• TASK GOAL:
Begin the copy at the line containing "Cost of services" in the data below and end it at the line containing "your photo, type", keeping each line exact and leaving out pictures.

= = =

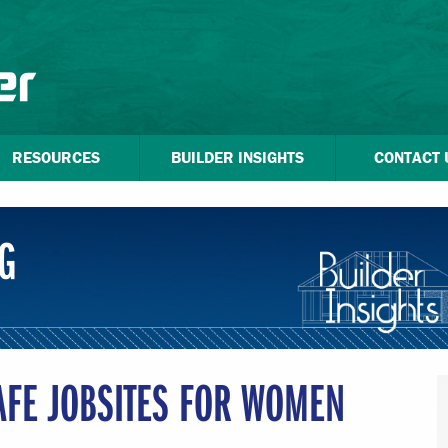
RESOURCES
BUILDER INSIGHTS
CONTACT 
G
AFE JOBSITES FOR WOMEN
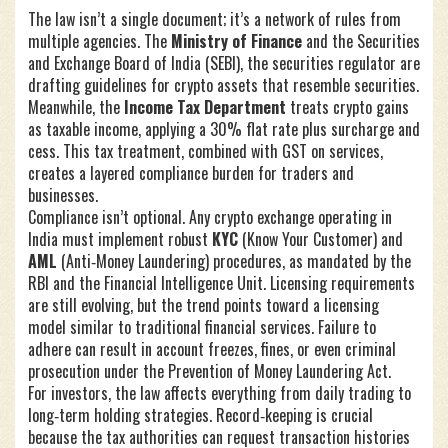
The law isn’t a single document; it’s a network of rules from
multiple agencies. The
Ministry of Finance
and the
Securities
and Exchange Board of India (SEBI)
,
the securities regulator
are
drafting guidelines for crypto assets that resemble securities.
Meanwhile, the
Income Tax Department
treats crypto gains
as taxable income, applying a 30% flat rate plus surcharge and
cess. This tax treatment, combined with GST on services,
creates a layered compliance burden for traders and
businesses.
Compliance isn’t optional. Any crypto exchange operating in
India must implement robust
KYC
(Know Your Customer) and
AML
(Anti‑Money Laundering) procedures, as mandated by the
RBI and the Financial Intelligence Unit. Licensing requirements
are still evolving, but the trend points toward a licensing
model similar to traditional financial services. Failure to
adhere can result in account freezes, fines, or even criminal
prosecution under the Prevention of Money Laundering Act.
For investors, the law affects everything from daily trading to
long‑term holding strategies. Record‑keeping is crucial
because the tax authorities can request transaction histories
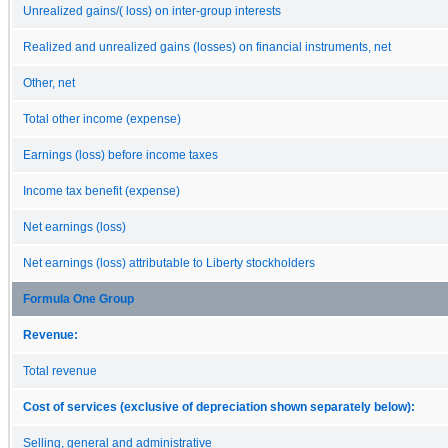
Unrealized gains/( loss) on inter-group interests
Realized and unrealized gains (losses) on financial instruments, net
Other, net
Total other income (expense)
Earnings (loss) before income taxes
Income tax benefit (expense)
Net earnings (loss)
Net earnings (loss) attributable to Liberty stockholders
Formula One Group
Revenue:
Total revenue
Cost of services (exclusive of depreciation shown separately below):
Selling, general and administrative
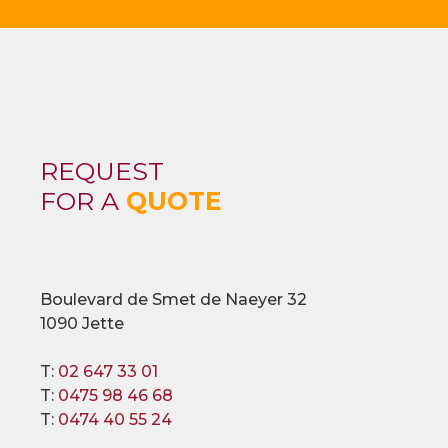
REQUEST
FOR A
QUOTE
Boulevard de Smet de Naeyer 32
1090 Jette
T:
02 647 33 01
T:
0475 98 46 68
T:
0474 40 55 24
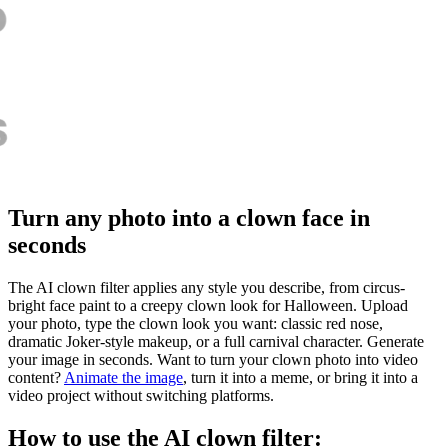
Turn any photo into a clown face in
seconds
The AI clown filter applies any style you describe, from circus-
bright face paint to a creepy clown look for Halloween. Upload
your photo, type the clown look you want: classic red nose,
dramatic Joker-style makeup, or a full carnival character. Generate
your image in seconds. Want to turn your clown photo into video
content?
Animate the image
, turn it into a meme, or bring it into a
video project without switching platforms.
How to use the AI clown filter:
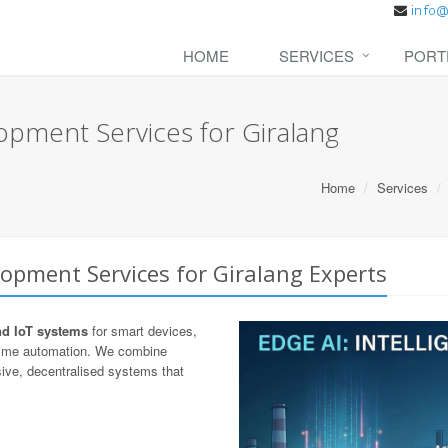
HOME
SERVICES
PORT
opment Services for Giralang
Home
Services
opment Services for Giralang Experts
nd IoT systems
for smart devices,
-time automation. We combine
ive, decentralised systems that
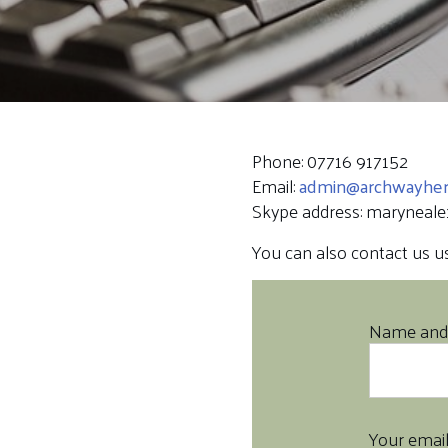
Phone: 07716 917152
Email:
admin@archwayheri
Skype address: maryneale
You can also contact us usi
Name and 
Your emai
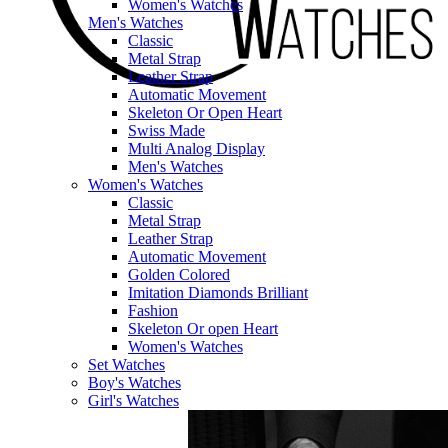
Women's Watches
Men's Watches
Classic
Metal Strap
Leather Strap
Automatic Movement
Skeleton Or Open Heart
Swiss Made
Multi Analog Display
Men's Watches
Women's Watches
Classic
Metal Strap
Leather Strap
Automatic Movement
Golden Colored
Imitation Diamonds Brilliant
Fashion
Skeleton Or open Heart
Women's Watches
Set Watches
Boy's Watches
Girl's Watches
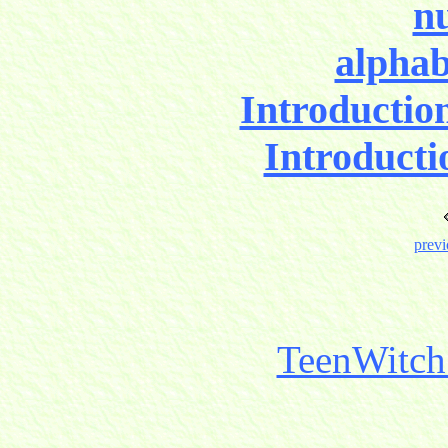
nu
alphab
Introductio
Introducti
previ
TeenWitch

= = =

• SOLUTION TO THE EXERCISE:
Cost of services (exclusive of depreciation shown separately below):
Selling, general and administrative
REQUEST
FOR A
QUOTE
Boulevard de Smet de Naeyer 32
1090 Jette
T:
02 647 33 01
T:
0475 98 46 68
T:
0474 40 55 24
Turn any photo into a clown face in
seconds
The AI clown filter applies any style you describe, from circus-
bright face paint to a creepy clown look for Halloween. Upload
your photo, type the clown look you want: classic red nose,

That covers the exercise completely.